> [Required task] Starting at the beginning of the items and stopping after the line that contains "latitude: 28.2723", revise the lines so that "city" becomes "town" and everything else stays unchanged. Leave the pictures out of your answer.

[Dataset items]
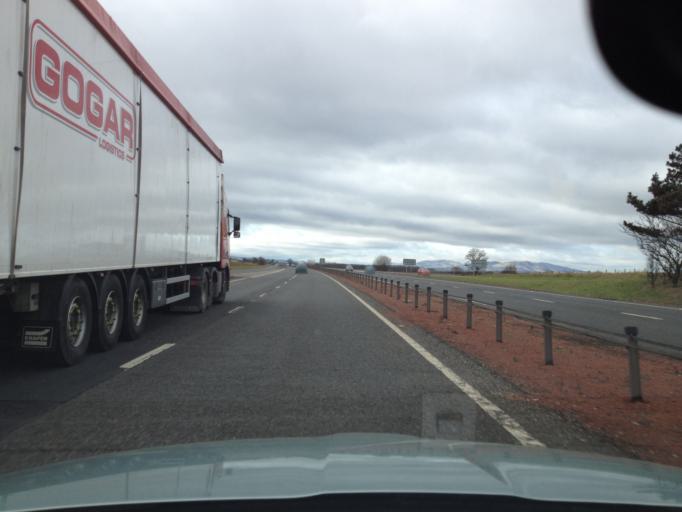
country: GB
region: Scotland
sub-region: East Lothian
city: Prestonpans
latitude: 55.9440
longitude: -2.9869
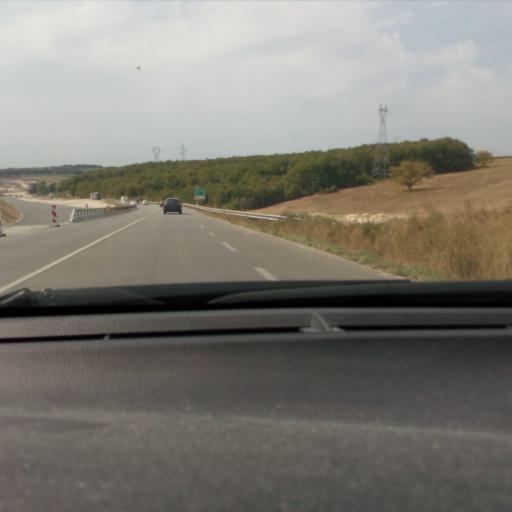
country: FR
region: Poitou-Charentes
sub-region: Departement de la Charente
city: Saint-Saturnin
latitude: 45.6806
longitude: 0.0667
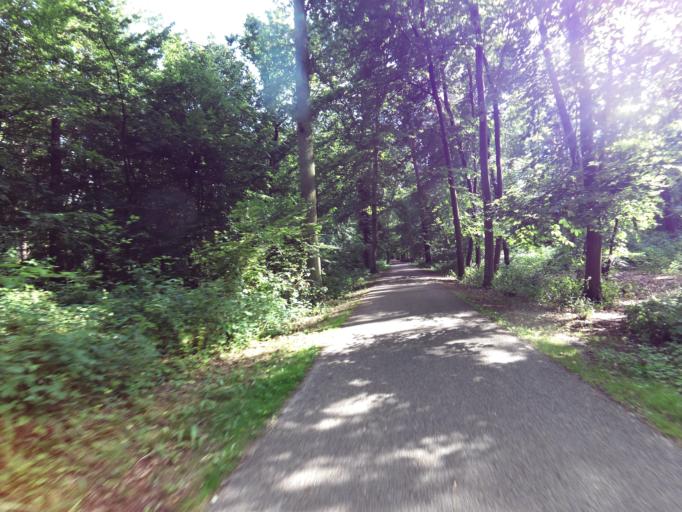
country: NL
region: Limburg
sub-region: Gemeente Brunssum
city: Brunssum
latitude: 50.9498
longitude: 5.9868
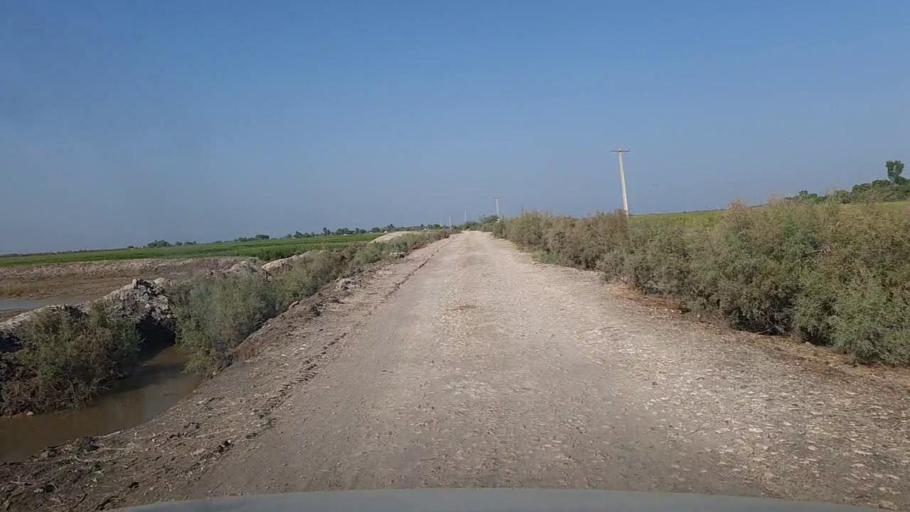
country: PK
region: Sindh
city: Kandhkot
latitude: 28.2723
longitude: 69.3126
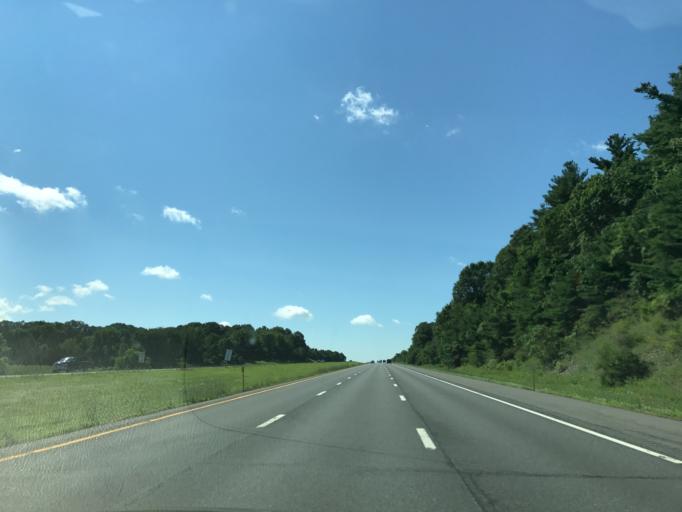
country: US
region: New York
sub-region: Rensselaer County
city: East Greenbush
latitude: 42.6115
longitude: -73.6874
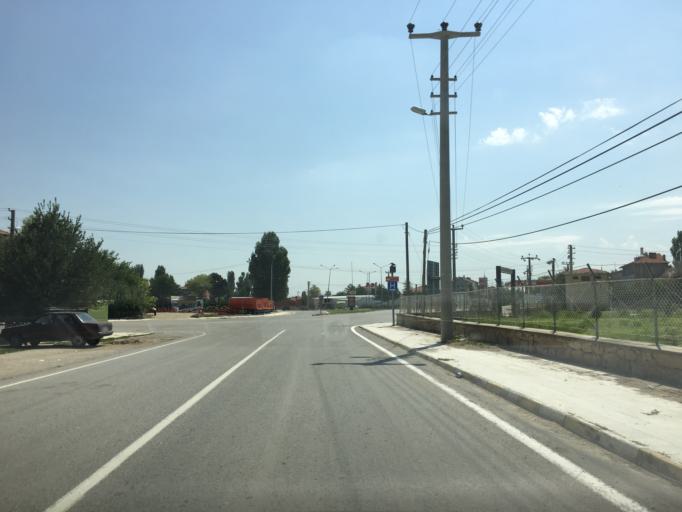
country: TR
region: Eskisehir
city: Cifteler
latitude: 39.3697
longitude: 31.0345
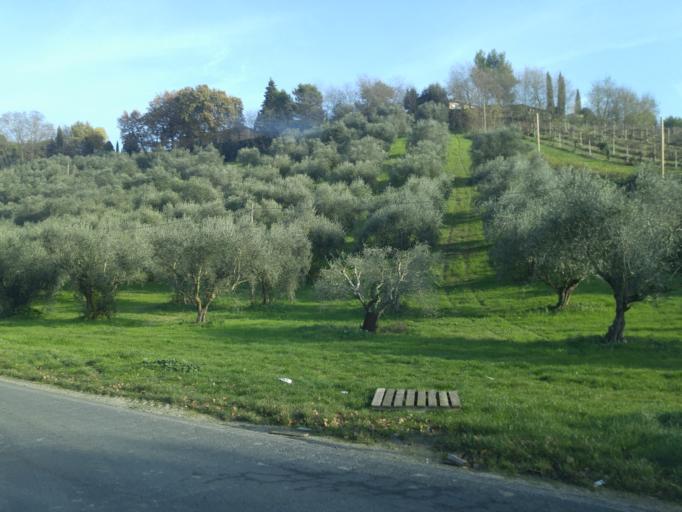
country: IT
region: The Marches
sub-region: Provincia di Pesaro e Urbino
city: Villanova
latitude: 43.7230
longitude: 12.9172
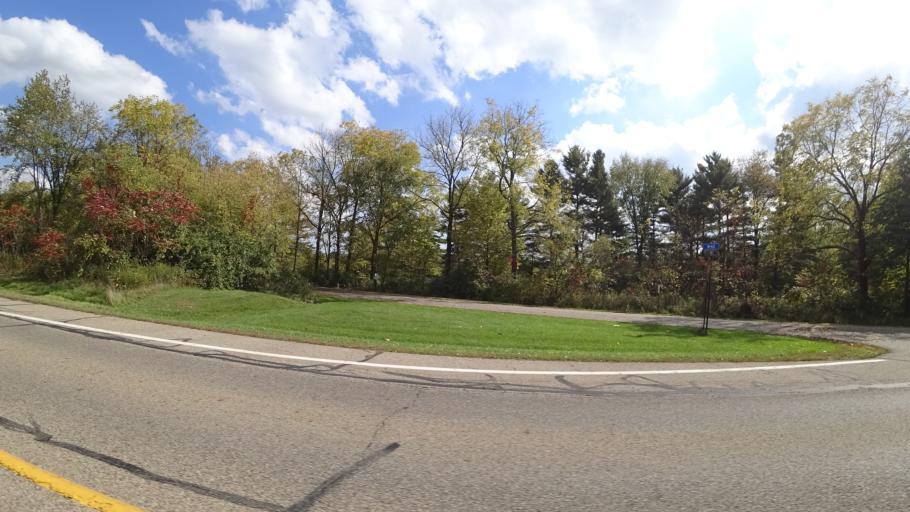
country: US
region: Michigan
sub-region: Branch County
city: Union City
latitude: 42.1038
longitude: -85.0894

> [Expected answer]
country: GB
region: Scotland
sub-region: East Lothian
town: Prestonpans
latitude: 55.9440
longitude: -2.9869
country: FR
region: Poitou-Charentes
sub-region: Departement de la Charente
town: Saint-Saturnin
latitude: 45.6806
longitude: 0.0667
country: NL
region: Limburg
sub-region: Gemeente Brunssum
town: Brunssum
latitude: 50.9498
longitude: 5.9868
country: PK
region: Sindh
town: Kandhkot
latitude: 28.2723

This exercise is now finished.